- Work item: Every record must appear in your copy exactly as written, with no pictures.

Records provided Start Marker

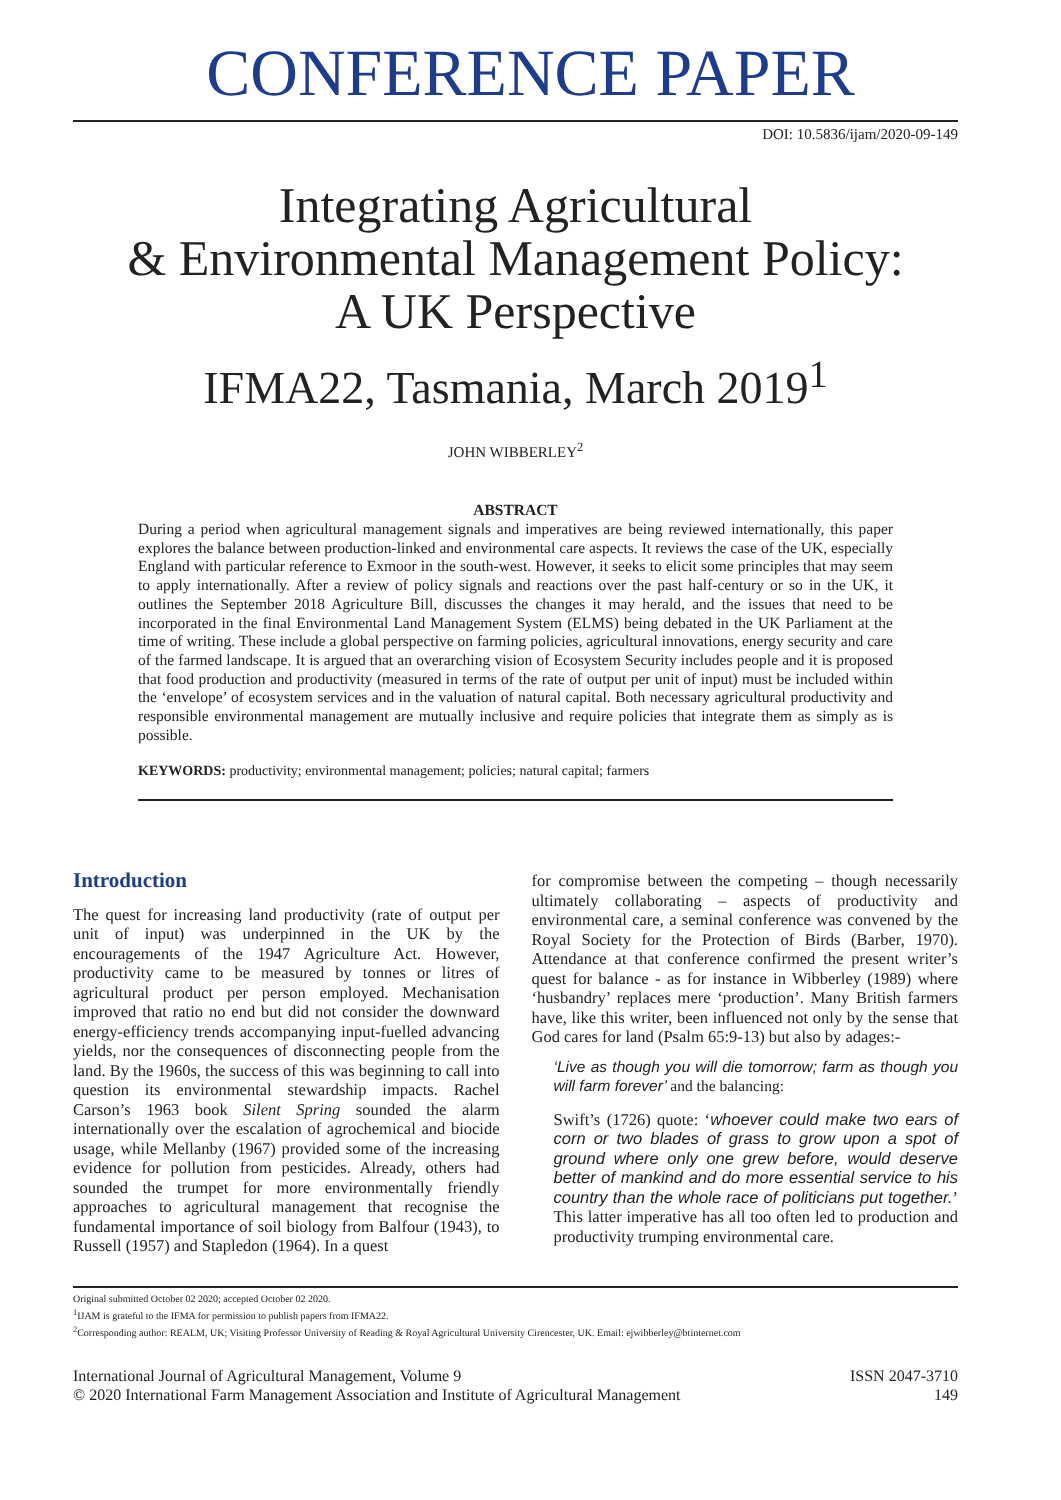CONFERENCE PAPER
DOI: 10.5836/ijam/2020-09-149
Integrating Agricultural
& Environmental Management Policy:
A UK Perspective
IFMA22, Tasmania, March 2019<sup>1</sup>
JOHN WIBBERLEY<sup>2</sup>
ABSTRACT
During a period when agricultural management signals and imperatives are being reviewed internationally, this paper explores the balance between production-linked and environmental care aspects. It reviews the case of the UK, especially England with particular reference to Exmoor in the south-west. However, it seeks to elicit some principles that may seem to apply internationally. After a review of policy signals and reactions over the past half-century or so in the UK, it outlines the September 2018 Agriculture Bill, discusses the changes it may herald, and the issues that need to be incorporated in the final Environmental Land Management System (ELMS) being debated in the UK Parliament at the time of writing. These include a global perspective on farming policies, agricultural innovations, energy security and care of the farmed landscape. It is argued that an overarching vision of Ecosystem Security includes people and it is proposed that food production and productivity (measured in terms of the rate of output per unit of input) must be included within the ‘envelope’ of ecosystem services and in the valuation of natural capital. Both necessary agricultural productivity and responsible environmental management are mutually inclusive and require policies that integrate them as simply as is possible.
KEYWORDS: productivity; environmental management; policies; natural capital; farmers
Introduction
The quest for increasing land productivity (rate of output per unit of input) was underpinned in the UK by the encouragements of the 1947 Agriculture Act. However, productivity came to be measured by tonnes or litres of agricultural product per person employed. Mechanisation improved that ratio no end but did not consider the downward energy-efficiency trends accompanying input-fuelled advancing yields, nor the consequences of disconnecting people from the land. By the 1960s, the success of this was beginning to call into question its environmental stewardship impacts. Rachel Carson’s 1963 book Silent Spring sounded the alarm internationally over the escalation of agrochemical and biocide usage, while Mellanby (1967) provided some of the increasing evidence for pollution from pesticides. Already, others had sounded the trumpet for more environmentally friendly approaches to agricultural management that recognise the fundamental importance of soil biology from Balfour (1943), to Russell (1957) and Stapledon (1964). In a quest
for compromise between the competing – though necessarily ultimately collaborating – aspects of productivity and environmental care, a seminal conference was convened by the Royal Society for the Protection of Birds (Barber, 1970). Attendance at that conference confirmed the present writer’s quest for balance - as for instance in Wibberley (1989) where ‘husbandry’ replaces mere ‘production’. Many British farmers have, like this writer, been influenced not only by the sense that God cares for land (Psalm 65:9-13) but also by adages:-
‘Live as though you will die tomorrow; farm as though you will farm forever’ and the balancing:
Swift’s (1726) quote: ‘whoever could make two ears of corn or two blades of grass to grow upon a spot of ground where only one grew before, would deserve better of mankind and do more essential service to his country than the whole race of politicians put together.’ This latter imperative has all too often led to production and productivity trumping environmental care.
Original submitted October 02 2020; accepted October 02 2020.
<sup>1</sup> IJAM is grateful to the IFMA for permission to publish papers from IFMA22.
<sup>2</sup> Corresponding author: REALM, UK; Visiting Professor University of Reading & Royal Agricultural University Cirencester, UK. Email: ejwibberley@btinternet.com
International Journal of Agricultural Management, Volume 9
© 2020 International Farm Management Association and Institute of Agricultural Management
ISSN 2047-3710
149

Records provided End Marker

- Reply:
CONFERENCE PAPER
DOI: 10.5836/ijam/2020-09-149
Integrating Agricultural
& Environmental Management Policy:
A UK Perspective
IFMA22, Tasmania, March 2019<sup>1</sup>
JOHN WIBBERLEY<sup>2</sup>
ABSTRACT
During a period when agricultural management signals and imperatives are being reviewed internationally, this paper explores the balance between production-linked and environmental care aspects. It reviews the case of the UK, especially England with particular reference to Exmoor in the south-west. However, it seeks to elicit some principles that may seem to apply internationally. After a review of policy signals and reactions over the past half-century or so in the UK, it outlines the September 2018 Agriculture Bill, discusses the changes it may herald, and the issues that need to be incorporated in the final Environmental Land Management System (ELMS) being debated in the UK Parliament at the time of writing. These include a global perspective on farming policies, agricultural innovations, energy security and care of the farmed landscape. It is argued that an overarching vision of Ecosystem Security includes people and it is proposed that food production and productivity (measured in terms of the rate of output per unit of input) must be included within the ‘envelope’ of ecosystem services and in the valuation of natural capital. Both necessary agricultural productivity and responsible environmental management are mutually inclusive and require policies that integrate them as simply as is possible.
KEYWORDS: productivity; environmental management; policies; natural capital; farmers
Introduction
The quest for increasing land productivity (rate of output per unit of input) was underpinned in the UK by the encouragements of the 1947 Agriculture Act. However, productivity came to be measured by tonnes or litres of agricultural product per person employed. Mechanisation improved that ratio no end but did not consider the downward energy-efficiency trends accompanying input-fuelled advancing yields, nor the consequences of disconnecting people from the land. By the 1960s, the success of this was beginning to call into question its environmental stewardship impacts. Rachel Carson’s 1963 book Silent Spring sounded the alarm internationally over the escalation of agrochemical and biocide usage, while Mellanby (1967) provided some of the increasing evidence for pollution from pesticides. Already, others had sounded the trumpet for more environmentally friendly approaches to agricultural management that recognise the fundamental importance of soil biology from Balfour (1943), to Russell (1957) and Stapledon (1964). In a quest
for compromise between the competing – though necessarily ultimately collaborating – aspects of productivity and environmental care, a seminal conference was convened by the Royal Society for the Protection of Birds (Barber, 1970). Attendance at that conference confirmed the present writer’s quest for balance - as for instance in Wibberley (1989) where ‘husbandry’ replaces mere ‘production’. Many British farmers have, like this writer, been influenced not only by the sense that God cares for land (Psalm 65:9-13) but also by adages:-
‘Live as though you will die tomorrow; farm as though you will farm forever’ and the balancing:
Swift’s (1726) quote: ‘whoever could make two ears of corn or two blades of grass to grow upon a spot of ground where only one grew before, would deserve better of mankind and do more essential service to his country than the whole race of politicians put together.’ This latter imperative has all too often led to production and productivity trumping environmental care.
Original submitted October 02 2020; accepted October 02 2020.
<sup>1</sup> IJAM is grateful to the IFMA for permission to publish papers from IFMA22.
<sup>2</sup> Corresponding author: REALM, UK; Visiting Professor University of Reading & Royal Agricultural University Cirencester, UK. Email: ejwibberley@btinternet.com
International Journal of Agricultural Management, Volume 9
© 2020 International Farm Management Association and Institute of Agricultural Management
ISSN 2047-3710
149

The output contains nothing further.